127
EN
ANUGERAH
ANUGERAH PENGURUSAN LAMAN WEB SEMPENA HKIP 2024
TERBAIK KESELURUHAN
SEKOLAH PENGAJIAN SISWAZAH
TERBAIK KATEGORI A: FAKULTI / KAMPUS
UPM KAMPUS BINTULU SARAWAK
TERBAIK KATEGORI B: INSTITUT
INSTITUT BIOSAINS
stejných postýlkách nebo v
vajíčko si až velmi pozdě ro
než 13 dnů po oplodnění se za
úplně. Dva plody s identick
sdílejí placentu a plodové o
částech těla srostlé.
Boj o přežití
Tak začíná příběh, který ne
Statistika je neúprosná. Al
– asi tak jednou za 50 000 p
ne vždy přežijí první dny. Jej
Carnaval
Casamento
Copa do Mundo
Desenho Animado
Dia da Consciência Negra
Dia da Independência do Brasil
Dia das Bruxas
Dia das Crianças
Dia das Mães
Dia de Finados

...

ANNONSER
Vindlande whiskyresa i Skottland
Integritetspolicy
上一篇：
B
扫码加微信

▶ [Exercise requirements] Reproduce exactly the lines above from the line with "SEKOLAH PENGAJIAN SISWAZAH" to the line with "Tak začíná příběh, který ne", including both, and add nothing.

▶ [Task response]
SEKOLAH PENGAJIAN SISWAZAH
TERBAIK KATEGORI A: FAKULTI / KAMPUS
UPM KAMPUS BINTULU SARAWAK
TERBAIK KATEGORI B: INSTITUT
INSTITUT BIOSAINS
stejných postýlkách nebo v
vajíčko si až velmi pozdě ro
než 13 dnů po oplodnění se za
úplně. Dva plody s identick
sdílejí placentu a plodové o
částech těla srostlé.
Boj o přežití
Tak začíná příběh, který ne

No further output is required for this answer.